Exercise prompt:
Please keep pictures out of the copy, and print exactly the lines from the one containing "Identify the document" through the end of the records.

Material shown:
☆ ☆ ☆ ☆ ☆ ☆ ☆
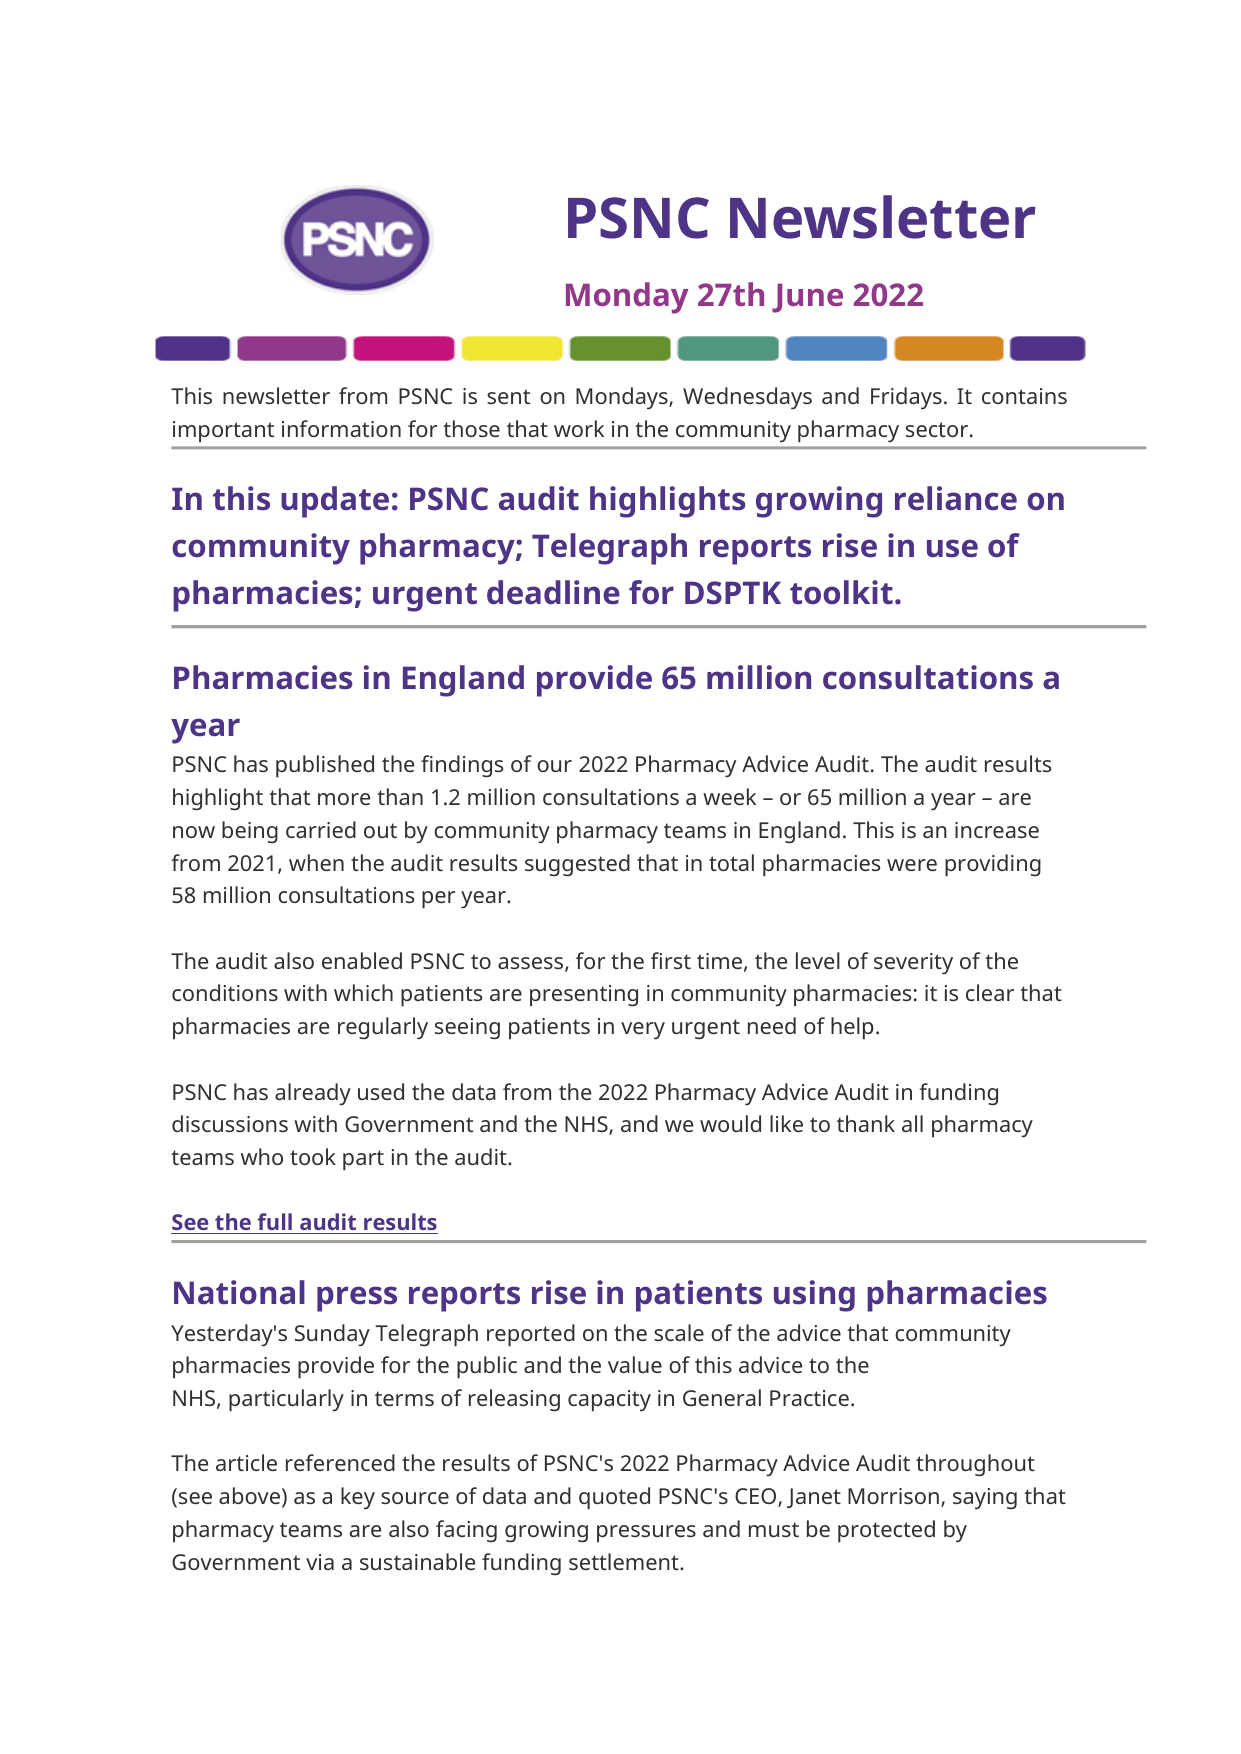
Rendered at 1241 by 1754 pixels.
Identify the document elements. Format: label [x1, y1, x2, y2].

table_header [150, 150, 1090, 1576]
picture [280, 185, 434, 295]
picture [151, 331, 1089, 366]
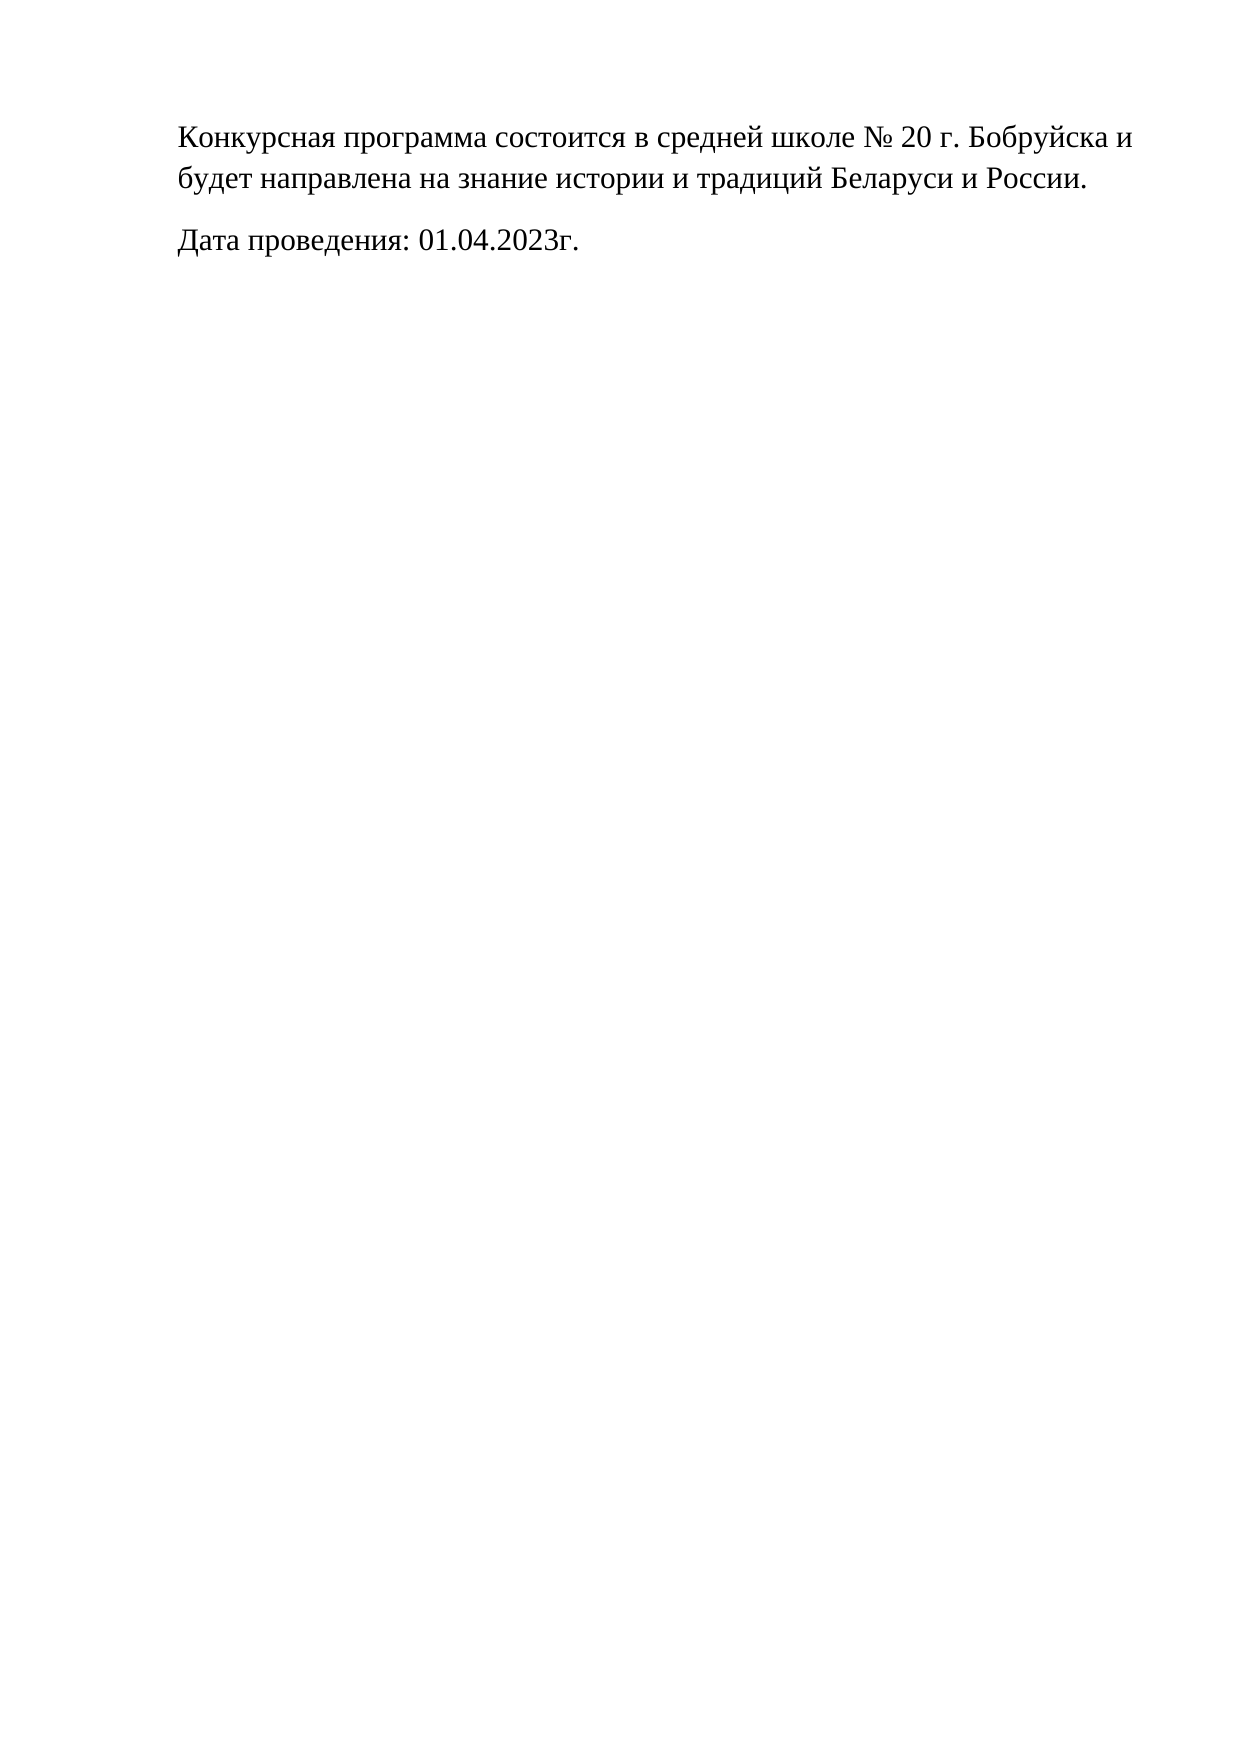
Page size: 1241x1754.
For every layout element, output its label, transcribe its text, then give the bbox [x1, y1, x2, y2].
☆ ☆ ☆ ☆ ☆ ☆ ☆
Response to the task:
Identify the document elements. Format: label [x1, y1, x2, y2].

table_header [150, 150, 1090, 1576]
picture [280, 185, 434, 295]
picture [151, 331, 1089, 366]
Page size: 1241x1754.
For every layout element, output its label, transcribe its text, then give the bbox [x1, y1, x2, y2].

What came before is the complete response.